JOB ITEM
Search term "пункте": copy each line of the data containing it.

DATA RECORDS
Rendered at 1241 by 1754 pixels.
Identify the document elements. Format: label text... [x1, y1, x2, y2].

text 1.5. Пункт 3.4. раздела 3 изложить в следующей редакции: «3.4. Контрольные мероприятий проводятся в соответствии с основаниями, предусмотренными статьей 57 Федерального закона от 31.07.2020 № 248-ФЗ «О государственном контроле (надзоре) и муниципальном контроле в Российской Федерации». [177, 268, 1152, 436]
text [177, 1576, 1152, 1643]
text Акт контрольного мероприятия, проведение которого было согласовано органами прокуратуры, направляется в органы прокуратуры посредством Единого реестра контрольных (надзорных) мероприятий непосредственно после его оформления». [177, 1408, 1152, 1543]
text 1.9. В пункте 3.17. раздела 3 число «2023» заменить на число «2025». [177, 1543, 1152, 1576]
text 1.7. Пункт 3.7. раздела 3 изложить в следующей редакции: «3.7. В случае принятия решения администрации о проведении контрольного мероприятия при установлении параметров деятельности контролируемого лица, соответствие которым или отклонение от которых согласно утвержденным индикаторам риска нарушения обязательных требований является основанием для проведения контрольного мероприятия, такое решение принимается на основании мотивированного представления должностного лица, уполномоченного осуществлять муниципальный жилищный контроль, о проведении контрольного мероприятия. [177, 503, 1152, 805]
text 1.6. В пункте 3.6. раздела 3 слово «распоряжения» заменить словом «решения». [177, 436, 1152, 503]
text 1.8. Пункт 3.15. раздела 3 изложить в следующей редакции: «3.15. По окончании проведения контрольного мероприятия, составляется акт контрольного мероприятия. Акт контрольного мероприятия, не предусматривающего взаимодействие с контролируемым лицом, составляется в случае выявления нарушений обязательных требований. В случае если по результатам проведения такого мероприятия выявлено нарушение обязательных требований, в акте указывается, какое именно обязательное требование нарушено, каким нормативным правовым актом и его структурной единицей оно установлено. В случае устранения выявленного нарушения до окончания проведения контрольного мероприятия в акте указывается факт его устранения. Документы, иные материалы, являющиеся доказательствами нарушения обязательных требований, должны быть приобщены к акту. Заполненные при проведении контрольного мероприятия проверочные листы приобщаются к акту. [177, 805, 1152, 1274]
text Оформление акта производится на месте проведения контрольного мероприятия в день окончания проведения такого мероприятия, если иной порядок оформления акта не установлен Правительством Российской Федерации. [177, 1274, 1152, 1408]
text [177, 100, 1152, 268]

* * *

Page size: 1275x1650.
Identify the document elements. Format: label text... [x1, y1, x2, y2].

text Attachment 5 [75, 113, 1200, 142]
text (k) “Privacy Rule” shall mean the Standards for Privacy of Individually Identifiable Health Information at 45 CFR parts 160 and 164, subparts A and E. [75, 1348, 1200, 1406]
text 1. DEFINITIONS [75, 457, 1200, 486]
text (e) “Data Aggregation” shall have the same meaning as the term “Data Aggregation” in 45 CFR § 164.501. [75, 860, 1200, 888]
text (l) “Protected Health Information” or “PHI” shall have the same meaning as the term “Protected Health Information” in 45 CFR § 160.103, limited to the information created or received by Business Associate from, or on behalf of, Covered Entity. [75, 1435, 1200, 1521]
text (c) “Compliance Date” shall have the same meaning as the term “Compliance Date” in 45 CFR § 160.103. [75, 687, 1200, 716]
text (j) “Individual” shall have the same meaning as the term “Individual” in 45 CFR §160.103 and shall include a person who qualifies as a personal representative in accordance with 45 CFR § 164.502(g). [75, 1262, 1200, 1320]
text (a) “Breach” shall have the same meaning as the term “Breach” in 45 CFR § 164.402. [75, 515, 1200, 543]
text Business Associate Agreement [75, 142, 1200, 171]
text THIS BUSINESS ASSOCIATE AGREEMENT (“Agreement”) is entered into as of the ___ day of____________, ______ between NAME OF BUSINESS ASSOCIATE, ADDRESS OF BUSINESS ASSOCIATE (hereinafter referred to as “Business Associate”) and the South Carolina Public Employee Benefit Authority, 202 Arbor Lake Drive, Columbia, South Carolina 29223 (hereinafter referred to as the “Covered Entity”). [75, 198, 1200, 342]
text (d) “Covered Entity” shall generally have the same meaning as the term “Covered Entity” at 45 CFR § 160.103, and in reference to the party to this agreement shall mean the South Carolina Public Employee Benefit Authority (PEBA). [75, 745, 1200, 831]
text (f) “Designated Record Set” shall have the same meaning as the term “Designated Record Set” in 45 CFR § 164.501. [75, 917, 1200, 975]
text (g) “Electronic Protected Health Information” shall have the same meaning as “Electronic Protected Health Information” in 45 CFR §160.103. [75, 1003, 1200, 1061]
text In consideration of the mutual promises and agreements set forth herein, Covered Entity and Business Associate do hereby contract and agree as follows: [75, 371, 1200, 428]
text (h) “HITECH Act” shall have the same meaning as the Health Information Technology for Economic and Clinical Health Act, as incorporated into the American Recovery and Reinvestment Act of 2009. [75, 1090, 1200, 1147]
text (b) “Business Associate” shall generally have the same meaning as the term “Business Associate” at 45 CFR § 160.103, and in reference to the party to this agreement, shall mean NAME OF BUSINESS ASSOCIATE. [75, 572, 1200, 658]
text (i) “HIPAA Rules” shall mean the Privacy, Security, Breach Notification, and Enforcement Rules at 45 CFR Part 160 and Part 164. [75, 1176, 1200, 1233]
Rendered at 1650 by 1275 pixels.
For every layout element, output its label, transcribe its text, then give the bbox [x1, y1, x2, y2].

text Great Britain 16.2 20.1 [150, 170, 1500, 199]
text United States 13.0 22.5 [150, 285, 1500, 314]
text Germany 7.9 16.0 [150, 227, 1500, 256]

ANSWER BOX
text 1.9. В пункте 3.17. раздела 3 число «2023» заменить на число «2025». [177, 1543, 1152, 1576]
text 1.6. В пункте 3.6. раздела 3 слово «распоряжения» заменить словом «решения». [177, 436, 1152, 503]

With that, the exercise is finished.